An Indian word for abalone shell.
(YT-139: displacement 325 (full load); 1ength l00'0"; beam 25'0"; draft 9'7" (full load); speed 13 knots; complement 10; armament 2 .50-caliber machine guns; class Woban)
Ala (YT-139) was laid down on 23 September 1939 at Bremerton, Wash., by the Puget Sound Navy Yard; launched on 6 November 1939; and completed on 11 March 1940.

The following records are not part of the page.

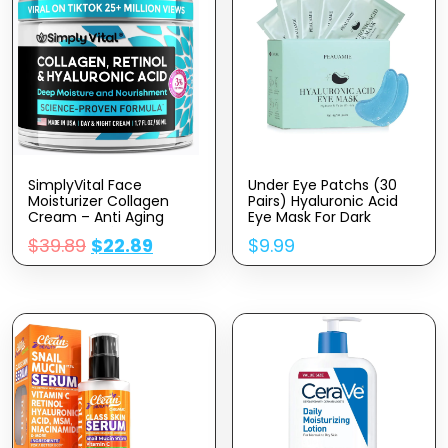
SimplyVital Face
Under Eye Patchs (30
Moisturizer Collagen
Pairs) Hyaluronic Acid
Cream – Anti Aging
Eye Mask For Dark
Neck And Décolleté –
Circles And Puffiness
$
39.89
$
22.89
$
9.99
Made In USA Day & Night
Wrinkle Eye Bags
Face Cream –
(Hyaluronic Acid)
Moisturizing, Lifting &
Recovery – 1.7oz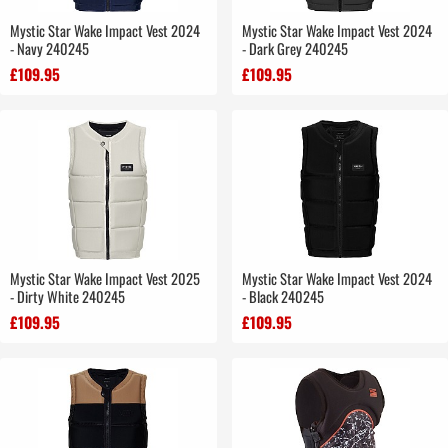
Mystic Star Wake Impact Vest 2024
Mystic Star Wake Impact Vest 2024
- Navy 240245
- Dark Grey 240245
£109.95
£109.95
Mystic Star Wake Impact Vest 2025
Mystic Star Wake Impact Vest 2024
- Dirty White 240245
- Black 240245
£109.95
£109.95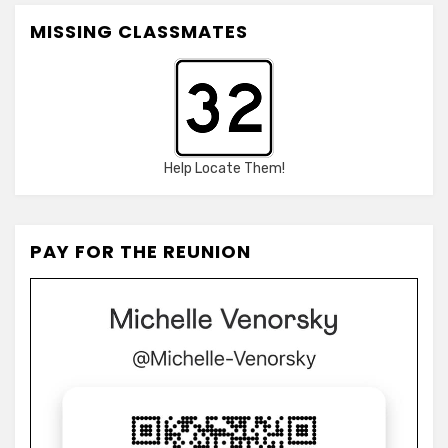
MISSING CLASSMATES
Help Locate Them!
PAY FOR THE REUNION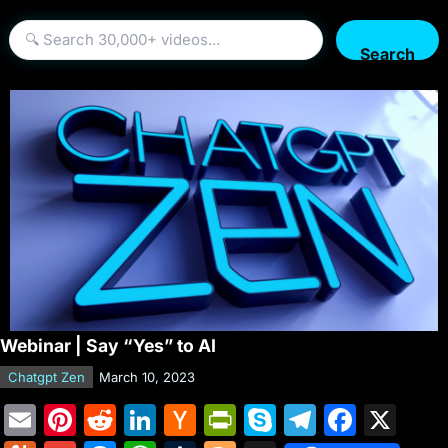
Search
Webinar | Say “Yes” to AI
Chatgpt Zen
March 10, 2023
E
Pi
R
Li
H
Pr
S
T
F
X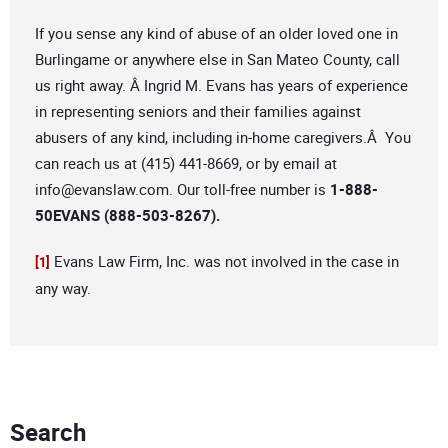
If you sense any kind of abuse of an older loved one in
Burlingame or anywhere else in San Mateo County, call
us right away. Â Ingrid M. Evans has years of experience
in representing seniors and their families against
abusers of any kind, including in-home caregivers.Â You
can reach us at (415) 441-8669, or by email at
info@evanslaw.com
. Our toll-free number is
1-888-
50EVANS (888-503-8267).
Evans Law Firm, Inc. was not involved in the case in
[1]
any way.
Search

Placed in service in the 13th Naval District, Ala operated out of Bremerton, providing local tug and tow service. On occasion, however, in the course of such prosaic but vitally important work without which a well-balanced fleet could not exist, circumstances sometimes called for selfless heroism on board yardcraft as well as combatant vessel. Late in the afternoon watch on 16 November 1941, the harbor tug was moving three ammunition lighters alongside the pier at the Naval Ammunition Depot, Puget Sound. With most of the deck force gathered aft, engaged in securing the lighters, no one apparently noticed Seaman 2nd class L.A. Minton, not a qualified swimmer, lose his footing and slip and fall over the side, forward. Once the men began coming from aft, they noted Minton’s absence. A hasty search yielded the sight of the missing sailor, clad in heavy clothing about four feet below the surface of the water, sinking between two of the lighters, repeatedly forced under by the high winds and flooding tide. Instantly sizing up the situation, Seaman 1st Class George E. Martin dove into the water and rescued Minton, saving him from drowning. Secretary of the Navy Frank Knox later commended Martin for his “prompt and heroic action,” and the petty officer received a Life Saving Medal from the Treasury Department.
With the onset of hostilities soon thereafter, Ala continued carrying out her humble but invaluable tasks. On 15 April 1944, with the Alaskan portion of the 13th Naval District established as the 17th Naval District, Ala was assigned to the new entity. Exactly one month later, on 15 May 1944, she underwent reclassification as a large harbor tug and a redesignation as YTB-139. Following the war, Ala was reassigned to the 13th Naval District and she operated in and around Puget Sound until 1954. At that time, she returned to Alaskan waters under the operational control of the Commandant, 17th Naval District. Ala spent the remaining decade of her Navy career serving in the Aleutians and along the Alaskan coast. In February 1962, she was reclassified a medium harbor tug and redesignated YTM-139. Her activities came to an abrupt halt on 19 May 1964, however, when she ran aground and then sank in Kuluk Bay near the Naval Station, Adak.
Ala was stricken from the Navy list on 20 May 1965.